▶ _WHAT IS NEEDED_: Although the entries contain pictures, write out only their text, exactly as it stands.

▶ _RECORDS FOR THE TASK_:
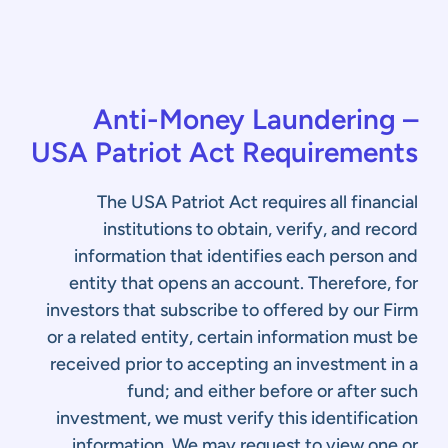
Anti-Money Laundering –
USA Patriot Act Requirements
The USA Patriot Act requires all financial
institutions to obtain, verify, and record
information that identifies each person and
entity that opens an account. Therefore, for
investors that subscribe to offered by our Firm
or a related entity, certain information must be
received prior to accepting an investment in a
fund; and either before or after such
investment, we must verify this identification
information. We may request to view one or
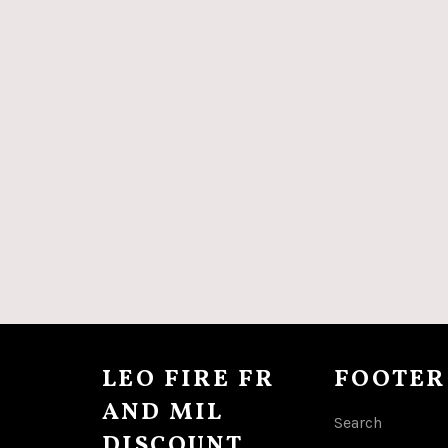
LEO FIRE FR
FOOTER
AND MIL
Search
DISCOUNT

▶ _RESPONSE TO THE EXERCISE_:
Anti-Money Laundering –
USA Patriot Act Requirements
The USA Patriot Act requires all financial
institutions to obtain, verify, and record
information that identifies each person and
entity that opens an account. Therefore, for
investors that subscribe to offered by our Firm
or a related entity, certain information must be
received prior to accepting an investment in a
fund; and either before or after such
investment, we must verify this identification
information. We may request to view one or
LEO FIRE FR
FOOTER
AND MIL
Search
DISCOUNT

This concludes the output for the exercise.